··· PROVIDED RECORDS ···

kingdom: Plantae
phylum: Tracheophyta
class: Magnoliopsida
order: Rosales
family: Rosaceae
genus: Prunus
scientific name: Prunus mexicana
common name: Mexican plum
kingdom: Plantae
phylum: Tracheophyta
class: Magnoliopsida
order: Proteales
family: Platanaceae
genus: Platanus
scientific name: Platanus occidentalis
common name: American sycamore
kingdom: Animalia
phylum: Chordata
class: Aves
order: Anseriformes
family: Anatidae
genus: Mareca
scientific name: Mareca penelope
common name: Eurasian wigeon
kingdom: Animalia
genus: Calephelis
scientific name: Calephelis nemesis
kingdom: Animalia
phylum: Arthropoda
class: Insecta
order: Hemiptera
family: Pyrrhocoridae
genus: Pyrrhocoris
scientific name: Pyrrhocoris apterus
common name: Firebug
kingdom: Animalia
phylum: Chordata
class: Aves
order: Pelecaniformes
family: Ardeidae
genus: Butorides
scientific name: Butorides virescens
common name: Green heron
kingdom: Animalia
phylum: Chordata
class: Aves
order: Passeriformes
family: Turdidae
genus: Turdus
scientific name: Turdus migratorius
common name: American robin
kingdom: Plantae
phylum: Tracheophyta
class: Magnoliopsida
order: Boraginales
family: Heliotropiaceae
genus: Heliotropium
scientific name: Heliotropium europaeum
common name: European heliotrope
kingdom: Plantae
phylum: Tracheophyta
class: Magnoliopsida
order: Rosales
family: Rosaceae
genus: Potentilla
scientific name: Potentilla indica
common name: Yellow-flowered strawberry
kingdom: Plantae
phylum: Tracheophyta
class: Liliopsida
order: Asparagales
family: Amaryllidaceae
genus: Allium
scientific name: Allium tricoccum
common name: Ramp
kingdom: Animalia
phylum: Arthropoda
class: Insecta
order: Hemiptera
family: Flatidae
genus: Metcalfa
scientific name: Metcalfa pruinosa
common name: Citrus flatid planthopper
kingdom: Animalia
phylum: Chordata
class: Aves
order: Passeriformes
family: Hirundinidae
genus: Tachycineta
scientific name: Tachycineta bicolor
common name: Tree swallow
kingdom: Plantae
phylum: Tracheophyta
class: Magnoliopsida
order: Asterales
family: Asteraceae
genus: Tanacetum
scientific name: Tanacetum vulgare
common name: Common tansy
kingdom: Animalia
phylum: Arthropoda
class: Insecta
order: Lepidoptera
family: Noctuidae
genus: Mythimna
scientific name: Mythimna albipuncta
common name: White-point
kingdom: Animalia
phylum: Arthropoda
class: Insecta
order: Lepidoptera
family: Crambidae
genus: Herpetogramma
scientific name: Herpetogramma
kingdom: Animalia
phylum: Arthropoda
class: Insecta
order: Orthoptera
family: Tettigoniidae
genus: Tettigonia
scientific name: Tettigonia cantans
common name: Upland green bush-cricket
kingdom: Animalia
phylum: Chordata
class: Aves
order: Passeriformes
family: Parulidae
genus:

···

#### TASK TO COMPLETE
Rewrite the lines for every item above, putting "vernacular name" wherever "common name" appears and changing nothing else.

#### COMPLETED EXERCISE
kingdom: Plantae
phylum: Tracheophyta
class: Magnoliopsida
order: Rosales
family: Rosaceae
genus: Prunus
scientific name: Prunus mexicana
vernacular name: Mexican plum
kingdom: Plantae
phylum: Tracheophyta
class: Magnoliopsida
order: Proteales
family: Platanaceae
genus: Platanus
scientific name: Platanus occidentalis
vernacular name: American sycamore
kingdom: Animalia
phylum: Chordata
class: Aves
order: Anseriformes
family: Anatidae
genus: Mareca
scientific name: Mareca penelope
vernacular name: Eurasian wigeon
kingdom: Animalia
genus: Calephelis
scientific name: Calephelis nemesis
kingdom: Animalia
phylum: Arthropoda
class: Insecta
order: Hemiptera
family: Pyrrhocoridae
genus: Pyrrhocoris
scientific name: Pyrrhocoris apterus
vernacular name: Firebug
kingdom: Animalia
phylum: Chordata
class: Aves
order: Pelecaniformes
family: Ardeidae
genus: Butorides
scientific name: Butorides virescens
vernacular name: Green heron
kingdom: Animalia
phylum: Chordata
class: Aves
order: Passeriformes
family: Turdidae
genus: Turdus
scientific name: Turdus migratorius
vernacular name: American robin
kingdom: Plantae
phylum: Tracheophyta
class: Magnoliopsida
order: Boraginales
family: Heliotropiaceae
genus: Heliotropium
scientific name: Heliotropium europaeum
vernacular name: European heliotrope
kingdom: Plantae
phylum: Tracheophyta
class: Magnoliopsida
order: Rosales
family: Rosaceae
genus: Potentilla
scientific name: Potentilla indica
vernacular name: Yellow-flowered strawberry
kingdom: Plantae
phylum: Tracheophyta
class: Liliopsida
order: Asparagales
family: Amaryllidaceae
genus: Allium
scientific name: Allium tricoccum
vernacular name: Ramp
kingdom: Animalia
phylum: Arthropoda
class: Insecta
order: Hemiptera
family: Flatidae
genus: Metcalfa
scientific name: Metcalfa pruinosa
vernacular name: Citrus flatid planthopper
kingdom: Animalia
phylum: Chordata
class: Aves
order: Passeriformes
family: Hirundinidae
genus: Tachycineta
scientific name: Tachycineta bicolor
vernacular name: Tree swallow
kingdom: Plantae
phylum: Tracheophyta
class: Magnoliopsida
order: Asterales
family: Asteraceae
genus: Tanacetum
scientific name: Tanacetum vulgare
vernacular name: Common tansy
kingdom: Animalia
phylum: Arthropoda
class: Insecta
order: Lepidoptera
family: Noctuidae
genus: Mythimna
scientific name: Mythimna albipuncta
vernacular name: White-point
kingdom: Animalia
phylum: Arthropoda
class: Insecta
order: Lepidoptera
family: Crambidae
genus: Herpetogramma
scientific name: Herpetogramma
kingdom: Animalia
phylum: Arthropoda
class: Insecta
order: Orthoptera
family: Tettigoniidae
genus: Tettigonia
scientific name: Tettigonia cantans
vernacular name: Upland green bush-cricket
kingdom: Animalia
phylum: Chordata
class: Aves
order: Passeriformes
family: Parulidae
genus:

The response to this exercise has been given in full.